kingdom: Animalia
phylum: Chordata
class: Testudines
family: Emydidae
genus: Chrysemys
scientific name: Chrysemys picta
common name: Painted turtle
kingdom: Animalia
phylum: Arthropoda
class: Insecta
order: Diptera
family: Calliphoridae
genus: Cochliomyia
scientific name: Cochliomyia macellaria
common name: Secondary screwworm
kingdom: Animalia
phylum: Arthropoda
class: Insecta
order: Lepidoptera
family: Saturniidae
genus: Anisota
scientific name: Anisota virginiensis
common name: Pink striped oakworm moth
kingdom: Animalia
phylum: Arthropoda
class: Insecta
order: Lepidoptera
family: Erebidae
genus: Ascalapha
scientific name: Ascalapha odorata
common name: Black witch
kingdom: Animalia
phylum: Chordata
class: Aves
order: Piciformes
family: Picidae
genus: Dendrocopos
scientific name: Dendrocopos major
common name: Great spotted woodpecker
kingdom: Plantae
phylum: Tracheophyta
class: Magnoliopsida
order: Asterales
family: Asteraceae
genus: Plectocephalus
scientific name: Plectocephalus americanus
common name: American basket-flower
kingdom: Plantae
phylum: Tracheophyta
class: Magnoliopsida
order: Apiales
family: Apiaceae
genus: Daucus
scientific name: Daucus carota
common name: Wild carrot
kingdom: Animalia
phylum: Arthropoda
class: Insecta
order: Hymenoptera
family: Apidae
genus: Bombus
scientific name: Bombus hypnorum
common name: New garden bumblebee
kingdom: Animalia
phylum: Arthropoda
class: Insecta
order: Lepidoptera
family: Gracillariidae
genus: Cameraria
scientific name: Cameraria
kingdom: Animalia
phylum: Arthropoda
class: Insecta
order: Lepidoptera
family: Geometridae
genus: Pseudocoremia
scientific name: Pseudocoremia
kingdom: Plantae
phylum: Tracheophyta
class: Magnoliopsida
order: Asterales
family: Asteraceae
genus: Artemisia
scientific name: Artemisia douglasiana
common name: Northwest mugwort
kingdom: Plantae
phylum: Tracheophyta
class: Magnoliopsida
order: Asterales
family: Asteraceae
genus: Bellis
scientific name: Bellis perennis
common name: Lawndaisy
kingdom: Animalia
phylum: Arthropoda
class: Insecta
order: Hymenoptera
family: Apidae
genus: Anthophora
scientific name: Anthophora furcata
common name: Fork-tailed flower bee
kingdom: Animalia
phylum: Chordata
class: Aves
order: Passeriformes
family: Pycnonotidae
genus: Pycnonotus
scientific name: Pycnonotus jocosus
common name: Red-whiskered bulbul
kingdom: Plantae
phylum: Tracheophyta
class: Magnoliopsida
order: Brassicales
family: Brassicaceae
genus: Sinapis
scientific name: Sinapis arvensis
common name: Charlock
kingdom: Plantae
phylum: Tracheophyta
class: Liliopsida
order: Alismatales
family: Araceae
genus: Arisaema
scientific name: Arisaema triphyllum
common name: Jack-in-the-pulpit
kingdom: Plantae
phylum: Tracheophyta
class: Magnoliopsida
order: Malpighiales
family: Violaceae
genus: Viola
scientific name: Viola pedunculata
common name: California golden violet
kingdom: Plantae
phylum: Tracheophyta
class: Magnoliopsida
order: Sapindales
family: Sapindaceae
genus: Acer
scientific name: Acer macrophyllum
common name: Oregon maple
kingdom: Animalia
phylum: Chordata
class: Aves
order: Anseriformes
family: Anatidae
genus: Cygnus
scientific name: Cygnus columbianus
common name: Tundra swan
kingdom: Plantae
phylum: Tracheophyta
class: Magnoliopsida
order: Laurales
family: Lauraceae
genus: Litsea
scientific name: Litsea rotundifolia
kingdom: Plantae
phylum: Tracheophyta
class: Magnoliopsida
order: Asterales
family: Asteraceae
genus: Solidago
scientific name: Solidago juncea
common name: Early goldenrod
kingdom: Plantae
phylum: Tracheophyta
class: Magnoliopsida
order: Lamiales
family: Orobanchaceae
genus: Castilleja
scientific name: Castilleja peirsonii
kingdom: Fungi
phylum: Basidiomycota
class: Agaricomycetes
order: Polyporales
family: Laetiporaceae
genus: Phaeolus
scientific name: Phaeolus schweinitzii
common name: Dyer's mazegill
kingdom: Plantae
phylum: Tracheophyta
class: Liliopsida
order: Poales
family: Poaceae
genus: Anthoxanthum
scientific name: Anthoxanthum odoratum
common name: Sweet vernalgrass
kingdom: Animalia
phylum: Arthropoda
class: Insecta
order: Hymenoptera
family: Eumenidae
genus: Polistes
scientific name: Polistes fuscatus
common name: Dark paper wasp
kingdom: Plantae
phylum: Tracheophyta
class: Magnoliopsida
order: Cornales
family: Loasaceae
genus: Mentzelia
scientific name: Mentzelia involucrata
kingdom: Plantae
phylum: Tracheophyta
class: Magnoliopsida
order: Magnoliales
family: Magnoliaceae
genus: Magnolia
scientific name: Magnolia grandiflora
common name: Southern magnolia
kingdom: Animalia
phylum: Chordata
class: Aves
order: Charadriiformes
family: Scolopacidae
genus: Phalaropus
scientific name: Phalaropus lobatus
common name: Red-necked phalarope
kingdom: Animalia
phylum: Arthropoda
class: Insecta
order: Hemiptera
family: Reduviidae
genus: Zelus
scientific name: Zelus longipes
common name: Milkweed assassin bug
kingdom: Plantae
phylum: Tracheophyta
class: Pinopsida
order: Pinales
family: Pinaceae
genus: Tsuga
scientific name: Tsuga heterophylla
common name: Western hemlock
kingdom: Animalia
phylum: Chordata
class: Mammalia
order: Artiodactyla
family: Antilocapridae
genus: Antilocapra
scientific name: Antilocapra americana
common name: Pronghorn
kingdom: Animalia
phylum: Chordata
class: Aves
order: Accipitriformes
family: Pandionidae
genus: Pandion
•••••
→ **EXERCISE**
Return every naming line for each item, from kingdom down to the last rank given, verbatim and in the original order.

→ **WRITTEN ANSWER**
kingdom: Animalia
phylum: Chordata
class: Testudines
family: Emydidae
genus: Chrysemys
scientific name: Chrysemys picta
common name: Painted turtle
kingdom: Animalia
phylum: Arthropoda
class: Insecta
order: Diptera
family: Calliphoridae
genus: Cochliomyia
scientific name: Cochliomyia macellaria
common name: Secondary screwworm
kingdom: Animalia
phylum: Arthropoda
class: Insecta
order: Lepidoptera
family: Saturniidae
genus: Anisota
scientific name: Anisota virginiensis
common name: Pink striped oakworm moth
kingdom: Animalia
phylum: Arthropoda
class: Insecta
order: Lepidoptera
family: Erebidae
genus: Ascalapha
scientific name: Ascalapha odorata
common name: Black witch
kingdom: Animalia
phylum: Chordata
class: Aves
order: Piciformes
family: Picidae
genus: Dendrocopos
scientific name: Dendrocopos major
common name: Great spotted woodpecker
kingdom: Plantae
phylum: Tracheophyta
class: Magnoliopsida
order: Asterales
family: Asteraceae
genus: Plectocephalus
scientific name: Plectocephalus americanus
common name: American basket-flower
kingdom: Plantae
phylum: Tracheophyta
class: Magnoliopsida
order: Apiales
family: Apiaceae
genus: Daucus
scientific name: Daucus carota
common name: Wild carrot
kingdom: Animalia
phylum: Arthropoda
class: Insecta
order: Hymenoptera
family: Apidae
genus: Bombus
scientific name: Bombus hypnorum
common name: New garden bumblebee
kingdom: Animalia
phylum: Arthropoda
class: Insecta
order: Lepidoptera
family: Gracillariidae
genus: Cameraria
scientific name: Cameraria
kingdom: Animalia
phylum: Arthropoda
class: Insecta
order: Lepidoptera
family: Geometridae
genus: Pseudocoremia
scientific name: Pseudocoremia
kingdom: Plantae
phylum: Tracheophyta
class: Magnoliopsida
order: Asterales
family: Asteraceae
genus: Artemisia
scientific name: Artemisia douglasiana
common name: Northwest mugwort
kingdom: Plantae
phylum: Tracheophyta
class: Magnoliopsida
order: Asterales
family: Asteraceae
genus: Bellis
scientific name: Bellis perennis
common name: Lawndaisy
kingdom: Animalia
phylum: Arthropoda
class: Insecta
order: Hymenoptera
family: Apidae
genus: Anthophora
scientific name: Anthophora furcata
common name: Fork-tailed flower bee
kingdom: Animalia
phylum: Chordata
class: Aves
order: Passeriformes
family: Pycnonotidae
genus: Pycnonotus
scientific name: Pycnonotus jocosus
common name: Red-whiskered bulbul
kingdom: Plantae
phylum: Tracheophyta
class: Magnoliopsida
order: Brassicales
family: Brassicaceae
genus: Sinapis
scientific name: Sinapis arvensis
common name: Charlock
kingdom: Plantae
phylum: Tracheophyta
class: Liliopsida
order: Alismatales
family: Araceae
genus: Arisaema
scientific name: Arisaema triphyllum
common name: Jack-in-the-pulpit
kingdom: Plantae
phylum: Tracheophyta
class: Magnoliopsida
order: Malpighiales
family: Violaceae
genus: Viola
scientific name: Viola pedunculata
common name: California golden violet
kingdom: Plantae
phylum: Tracheophyta
class: Magnoliopsida
order: Sapindales
family: Sapindaceae
genus: Acer
scientific name: Acer macrophyllum
common name: Oregon maple
kingdom: Animalia
phylum: Chordata
class: Aves
order: Anseriformes
family: Anatidae
genus: Cygnus
scientific name: Cygnus columbianus
common name: Tundra swan
kingdom: Plantae
phylum: Tracheophyta
class: Magnoliopsida
order: Laurales
family: Lauraceae
genus: Litsea
scientific name: Litsea rotundifolia
kingdom: Plantae
phylum: Tracheophyta
class: Magnoliopsida
order: Asterales
family: Asteraceae
genus: Solidago
scientific name: Solidago juncea
common name: Early goldenrod
kingdom: Plantae
phylum: Tracheophyta
class: Magnoliopsida
order: Lamiales
family: Orobanchaceae
genus: Castilleja
scientific name: Castilleja peirsonii
kingdom: Fungi
phylum: Basidiomycota
class: Agaricomycetes
order: Polyporales
family: Laetiporaceae
genus: Phaeolus
scientific name: Phaeolus schweinitzii
common name: Dyer's mazegill
kingdom: Plantae
phylum: Tracheophyta
class: Liliopsida
order: Poales
family: Poaceae
genus: Anthoxanthum
scientific name: Anthoxanthum odoratum
common name: Sweet vernalgrass
kingdom: Animalia
phylum: Arthropoda
class: Insecta
order: Hymenoptera
family: Eumenidae
genus: Polistes
scientific name: Polistes fuscatus
common name: Dark paper wasp
kingdom: Plantae
phylum: Tracheophyta
class: Magnoliopsida
order: Cornales
family: Loasaceae
genus: Mentzelia
scientific name: Mentzelia involucrata
kingdom: Plantae
phylum: Tracheophyta
class: Magnoliopsida
order: Magnoliales
family: Magnoliaceae
genus: Magnolia
scientific name: Magnolia grandiflora
common name: Southern magnolia
kingdom: Animalia
phylum: Chordata
class: Aves
order: Charadriiformes
family: Scolopacidae
genus: Phalaropus
scientific name: Phalaropus lobatus
common name: Red-necked phalarope
kingdom: Animalia
phylum: Arthropoda
class: Insecta
order: Hemiptera
family: Reduviidae
genus: Zelus
scientific name: Zelus longipes
common name: Milkweed assassin bug
kingdom: Plantae
phylum: Tracheophyta
class: Pinopsida
order: Pinales
family: Pinaceae
genus: Tsuga
scientific name: Tsuga heterophylla
common name: Western hemlock
kingdom: Animalia
phylum: Chordata
class: Mammalia
order: Artiodactyla
family: Antilocapridae
genus: Antilocapra
scientific name: Antilocapra americana
common name: Pronghorn
kingdom: Animalia
phylum: Chordata
class: Aves
order: Accipitriformes
family: Pandionidae
genus: Pandion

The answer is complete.